What the task requires: The entries below hold a line with "For a community looking for good new" and a line with "That’s leading school district and town". Return those lines and all that lie between them, exactly and only.

Page-level text extractions
*** Block opens ***

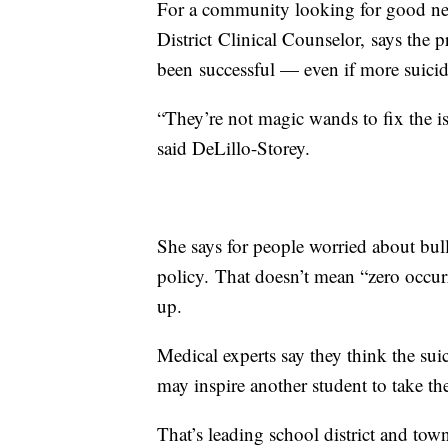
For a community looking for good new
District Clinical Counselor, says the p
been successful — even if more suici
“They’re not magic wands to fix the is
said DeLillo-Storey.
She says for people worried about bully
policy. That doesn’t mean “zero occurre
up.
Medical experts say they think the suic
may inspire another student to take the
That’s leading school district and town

*** Block closes ***
*** Block opens ***

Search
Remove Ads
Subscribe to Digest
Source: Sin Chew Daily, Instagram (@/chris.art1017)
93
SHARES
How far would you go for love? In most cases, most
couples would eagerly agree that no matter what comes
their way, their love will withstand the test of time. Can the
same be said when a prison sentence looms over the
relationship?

*** Block closes ***
*** Block opens ***

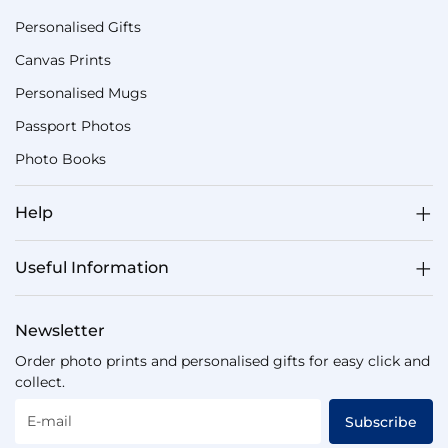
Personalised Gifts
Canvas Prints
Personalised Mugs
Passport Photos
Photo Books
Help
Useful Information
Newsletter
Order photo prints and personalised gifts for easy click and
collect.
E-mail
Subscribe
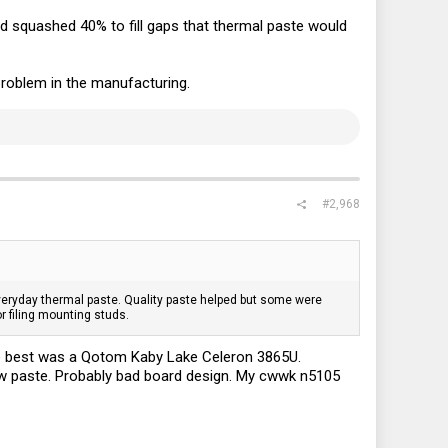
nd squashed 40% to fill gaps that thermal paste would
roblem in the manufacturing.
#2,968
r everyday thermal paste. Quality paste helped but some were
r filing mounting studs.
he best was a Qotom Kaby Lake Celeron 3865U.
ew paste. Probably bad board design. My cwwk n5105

*** Block closes ***

Response area:
For a community looking for good new
District Clinical Counselor, says the p
been successful — even if more suici
“They’re not magic wands to fix the is
said DeLillo-Storey.
She says for people worried about bully
policy. That doesn’t mean “zero occurre
up.
Medical experts say they think the suic
may inspire another student to take the
That’s leading school district and town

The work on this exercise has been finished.